The certificates used in the grid are partitioned into several single-usage keystores. It is important to protect the keystore files and the keystore password files by applying proper file permissions. This protection is set up automatically at installation time. For more information, see File Security.

Some grid applications may have their own keystores. Please review the documentation for those applications when necessary.

gridname.ks

The keystore gridname.ks contains the grid root key pair and certificate. This keystore is only available on the first host installed.

The private key in this keystore is used for signing host, client, and SSL certificates used in the grid, as described in the following sections.

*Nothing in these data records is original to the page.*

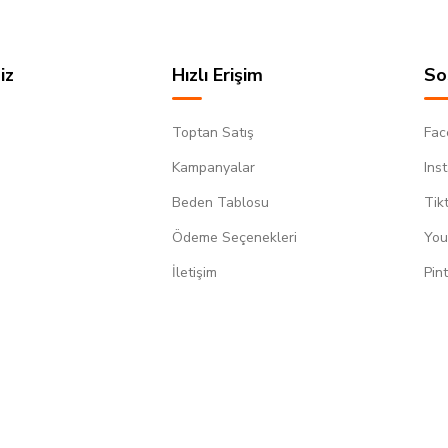
iz
Hızlı Erişim
So
Toptan Satış
Fac
Kampanyalar
Ins
Beden Tablosu
Tik
Ödeme Seçenekleri
You
m
İletişim
Pin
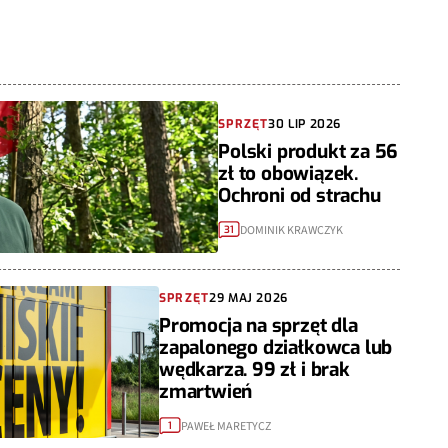
SPRZĘT
30 LIP 2026
Polski produkt za 56
zł to obowiązek.
Ochroni od strachu
DOMINIK KRAWCZYK
31
SPRZĘT
29 MAJ 2026
Promocja na sprzęt dla
zapalonego działkowca lub
wędkarza. 99 zł i brak
zmartwień
PAWEŁ MARETYCZ
1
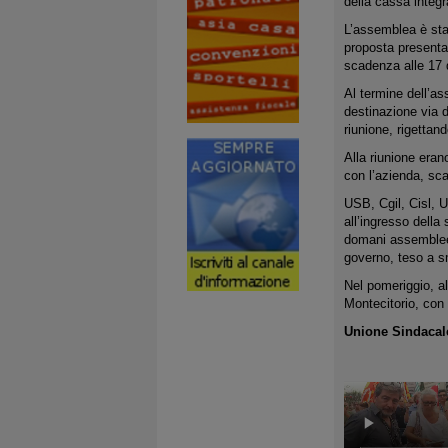
della cassa integr
L’assemblea è sta
proposta presentat
scadenza alle 17 d
Al termine dell’a
destinazione via d
riunione, rigettando
Alla riunione eran
con l’azienda, scat
USB, Cgil, Cisl, U
all’ingresso della
domani assemblee s
governo, teso a sm
Nel pomeriggio, al
Montecitorio, con l
Unione Sindacale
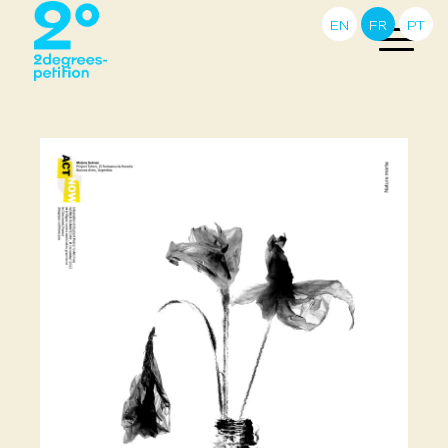
EN
FR
PT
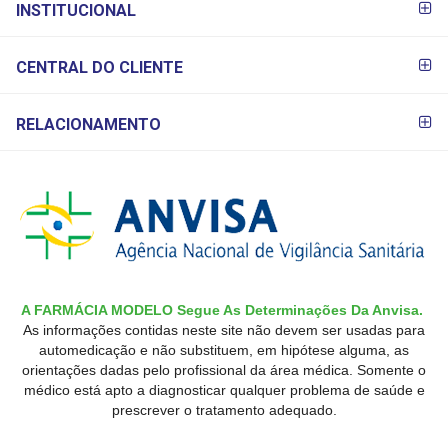
INSTITUCIONAL
CENTRAL DO CLIENTE
RELACIONAMENTO
A FARMÁCIA MODELO Segue As Determinações Da Anvisa.
As informações contidas neste site não devem ser usadas para
automedicação e não substituem, em hipótese alguma, as
orientações dadas pelo profissional da área médica. Somente o
médico está apto a diagnosticar qualquer problema de saúde e
prescrever o tratamento adequado.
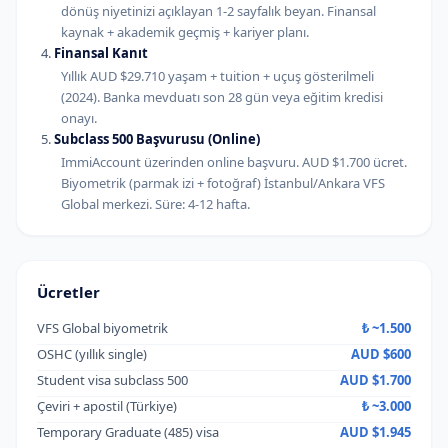
dönüş niyetinizi açıklayan 1-2 sayfalık beyan. Finansal
kaynak + akademik geçmiş + kariyer planı.
Finansal Kanıt
Yıllık AUD $29.710 yaşam + tuition + uçuş gösterilmeli
(2024). Banka mevduatı son 28 gün veya eğitim kredisi
onayı.
Subclass 500 Başvurusu (Online)
ImmiAccount üzerinden online başvuru. AUD $1.700 ücret.
Biyometrik (parmak izi + fotoğraf) İstanbul/Ankara VFS
Global merkezi. Süre: 4-12 hafta.
Ücretler
VFS Global biyometrik
₺ ~1.500
OSHC (yıllık single)
AUD $600
Student visa subclass 500
AUD $1.700
Çeviri + apostil (Türkiye)
₺ ~3.000
Temporary Graduate (485) visa
AUD $1.945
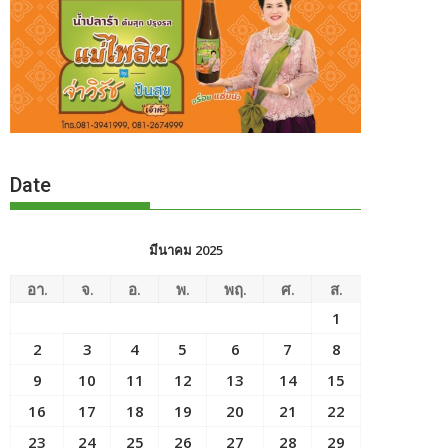
Date
มีนาคม 2025
อา.
จ.
อ.
พ.
พฤ.
ศ.
ส.
1
2
3
4
5
6
7
8
9
10
11
12
13
14
15
16
17
18
19
20
21
22
23
24
25
26
27
28
29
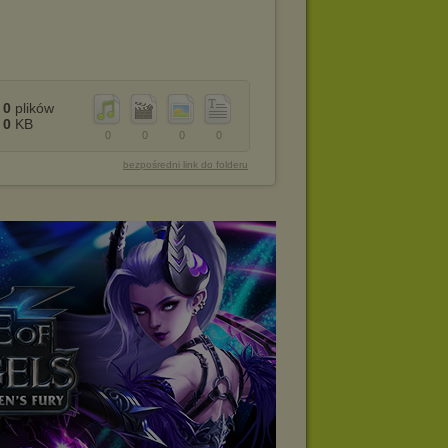
0
plików
0
KB
0
0
0
0
bezpośredni link do folderu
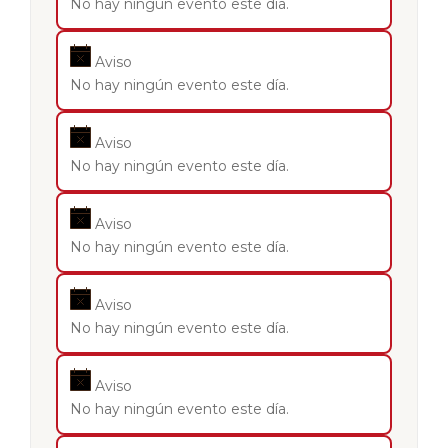
No hay ningún evento este día.
Aviso
No hay ningún evento este día.
Aviso
No hay ningún evento este día.
Aviso
No hay ningún evento este día.
Aviso
No hay ningún evento este día.
Aviso
No hay ningún evento este día.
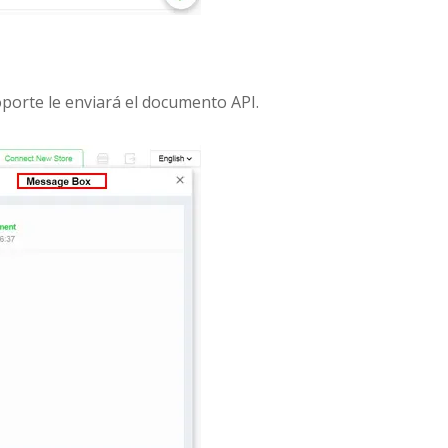
oporte le enviará el documento API.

It is recommended to back up this keystore and the password file that belongs to it.

server.ks

The server.ks keystore, found on each host, contains a certificate and the corresponding private key used for internal grid communication. Each host in a grid has its own server.ks. The host certificate in server.ks is signed by the grid root key to enable inter-grid host trust. The server.ks keystore is sometimes referred to as the host keystore.

https.ks

The https.ks keystore, found on each host, contains the SSL certificates used on that host. Each host must have its own https.ks keystore. By default, the certificate in the keystore is signed by the grid root key, but it is possible to create a Certificate Signing Request (CSR), have an external Certificate Authority sign the request, and import the signed certificate into the keystore. For instructions, see Creating certificate signing requests and importing certificates.